Review Summary: A woman and her long-lost veteran husband lay the groundwork for this beautiful piece of art.1 of 1 thought this review was well written
Not many of us know anything about Sarah Kirkland Snider. Hell, I did not even know she existed until news about this release came to the blogosphere. Turns out she’s a young composer from New Jersey, who got degrees from Yale and Wesleyan University. She has been heralded by the likes of Time Out New York and NPR, and has quietly been gaining steam throughout the buildup to this release. Penelope
is her debut full-length album, and it is a beguiling piece of musical art. Snider composed the score, with a chamber orchestra by the name of Signal (under conduction of Brad Lubman) play out her weighty musical scripts. The vocals are provided by the ever-impressive Shara Worden, the trained opera vocalist from indie-rock band My Brightest Diamond, also known for their intense drama.
This trio of musical forces would not be complete without the words to this indelible set of songs. The texts are provided by a playwright named Ellen McLaughlin, and her story is inspired heavily by Homer’s Odyssey
. According to the press release, the narrative is as follows:
“A woman’s husband appears at her door after an absence of twenty years, suffering from brain damage. A veteran of an unnamed war, he doesn’t know who he is and she doesn’t know who he’s become. While they wait together for his return to himself, she reads him the Odyssey, and in the journey of that book, she finds a way into her former husband’s memory and the terror and trauma of war.”
If it sounds like heavy stuff, that’s because it is. Originally a music-theater drama by Snider and McLaughlin, Penelope
was reconstructed as a song cycle, adding in the orchestration of Signal and the vocals of Shara Worden. The whole thing begins with one of its best numbers, the introductory “The Stranger with the Face of a Man I Loved.” With a loping, current-like violin line and slowly encroaching strings and percussion, the song is a wonderful lift-off for the rest of the album. Continuing with “This is What You’re Like,” where Penelope attempts to restore her amnesiac husband’s memory, the album makes clear its deft use of deep chamber strings and majestic percussion, mixing in even a few subtle electronics.

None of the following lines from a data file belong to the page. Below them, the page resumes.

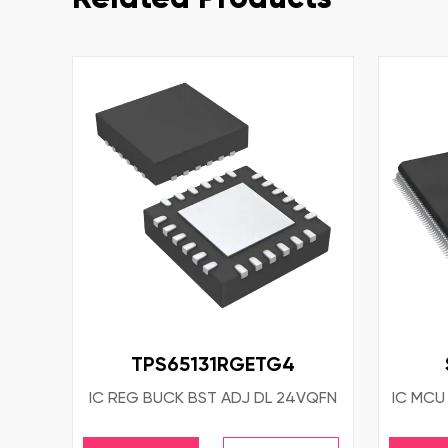
TPS65131RGETG4
IC REG BUCK BST ADJ DL 24VQFN
IC MCU 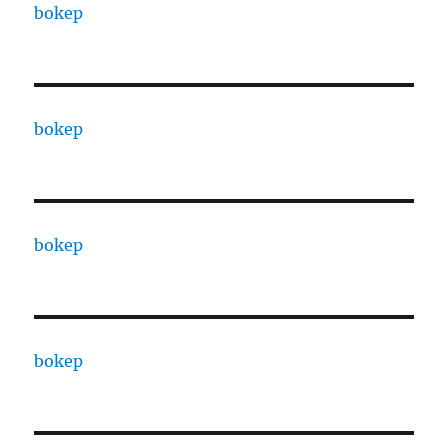
bokep
bokep
bokep
bokep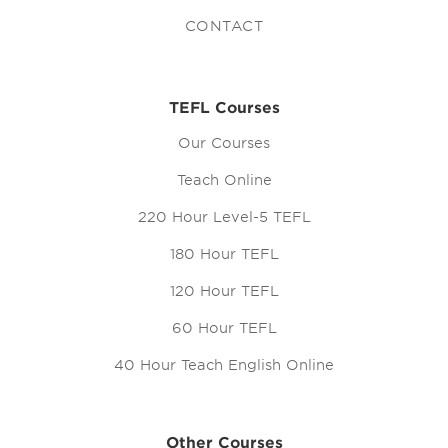
CONTACT
TEFL Courses
Our Courses
Teach Online
220 Hour Level-5 TEFL
180 Hour TEFL
120 Hour TEFL
60 Hour TEFL
40 Hour Teach English Online
Other Courses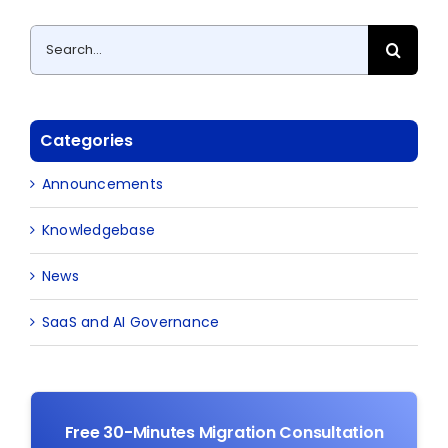
Search
for:
Categories
Announcements
Knowledgebase
News
SaaS and AI Governance
Free 30-Minutes Migration Consultation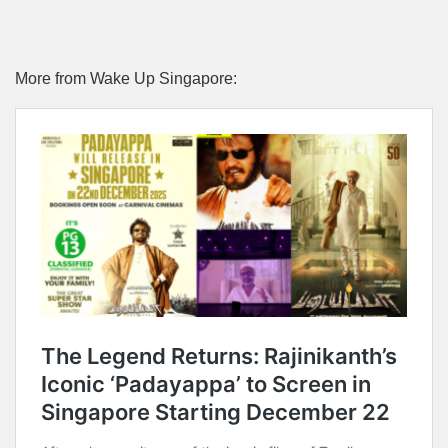
More from Wake Up Singapore: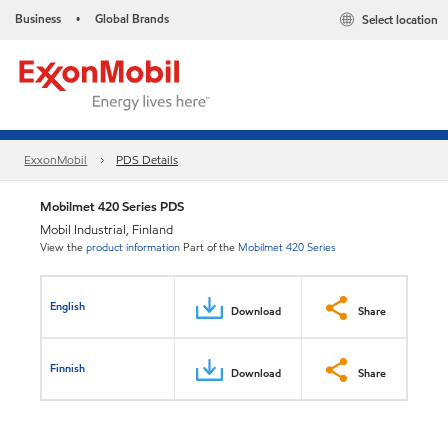
Business
Global Brands
Select location
•
ExxonMobil
PDS Details
Mobilmet 420 Series PDS
Mobil Industrial, Finland
View the
product information
Part of the
Mobilmet 420 Series
English
Download
Share
Finnish
Download
Share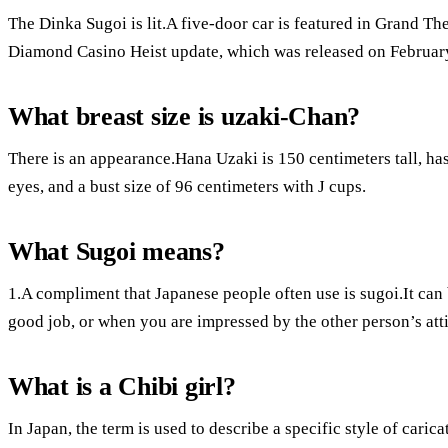
The Dinka Sugoi is lit.A five-door car is featured in Grand Th
Diamond Casino Heist update, which was released on Februar
What breast size is uzaki-Chan?
There is an appearance.Hana Uzaki is 150 centimeters tall, has
eyes, and a bust size of 96 centimeters with J cups.
What Sugoi means?
1.A compliment that Japanese people often use is sugoi.It can
good job, or when you are impressed by the other person’s att
What is a Chibi girl?
In Japan, the term is used to describe a specific style of cari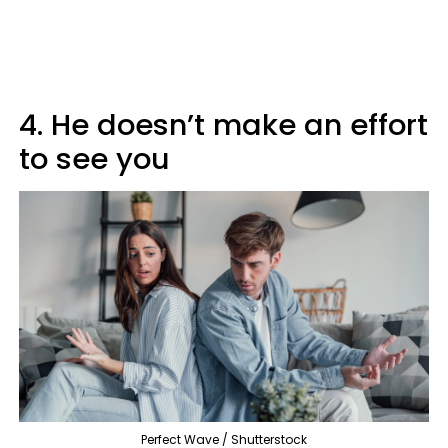
4. He doesn’t make an effort
to see you
Perfect Wave / Shutterstock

Shara Worden is most likely the only person in this project you have ever heard of, and she does not disappoint here. Her voice is eerily beautiful, and she gives Penelope a strong, stentorian, elegant shape. The creepy, slow dirge of “The Lotus Eaters” and the half a’capella “Dead Friend” are both fantastic showcases for her dramatic chops, which are capable of sounding both impossibly stoic and crumblingly emotional, often at the same time. Even on songs where Worden does not sing, such as the instrumentals “The Honeyed Fruit,” “I Died of Waiting,” and “And Then You Shall Be Lost Indeed,” the strings add such beautiful warmth that is the perfect foil to her loving chill, whilst also keeping the dramatic story going.

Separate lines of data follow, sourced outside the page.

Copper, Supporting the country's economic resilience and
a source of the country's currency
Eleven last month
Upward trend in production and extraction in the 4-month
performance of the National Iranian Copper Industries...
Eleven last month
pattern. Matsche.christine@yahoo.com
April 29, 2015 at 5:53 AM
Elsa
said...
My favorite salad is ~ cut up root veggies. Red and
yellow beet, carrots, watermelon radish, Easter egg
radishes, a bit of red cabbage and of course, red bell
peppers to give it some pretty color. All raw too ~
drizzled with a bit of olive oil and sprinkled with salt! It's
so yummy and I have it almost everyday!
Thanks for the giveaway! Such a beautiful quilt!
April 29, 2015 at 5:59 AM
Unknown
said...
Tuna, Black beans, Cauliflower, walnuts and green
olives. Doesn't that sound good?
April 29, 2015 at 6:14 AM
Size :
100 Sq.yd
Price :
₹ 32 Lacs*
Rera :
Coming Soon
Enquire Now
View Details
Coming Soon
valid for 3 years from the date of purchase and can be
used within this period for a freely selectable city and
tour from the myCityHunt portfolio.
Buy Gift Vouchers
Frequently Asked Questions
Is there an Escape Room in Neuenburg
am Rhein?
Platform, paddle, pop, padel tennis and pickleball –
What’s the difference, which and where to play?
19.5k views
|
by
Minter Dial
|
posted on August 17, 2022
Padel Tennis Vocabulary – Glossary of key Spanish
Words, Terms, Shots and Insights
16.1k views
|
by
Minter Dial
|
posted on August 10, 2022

This is an album filled to the brim with emotion, feeling, passion, beauty, longing, forgetting, and remembering. It is all about loss and return, and how those things can often eclipse each other to seem all too similar. With the help of all involved (which includes the poetry of Ellen McLaughlin), it is easy to look over Sarah Kirkland Snider’s hand in this, but it is also simultaneously impossible. Without her incredible vision and her invariably strong compositions, none of this would be possible. And when “As He Looks Out to Sea” closes out, we are reminded of this: after Worden gives up the microphone, the slight electronics dwindle down, the xylophones flicker off, and the strings, as if embodying both Penelope and her husband himself, drift back like the tide, to the ocean from whence they came.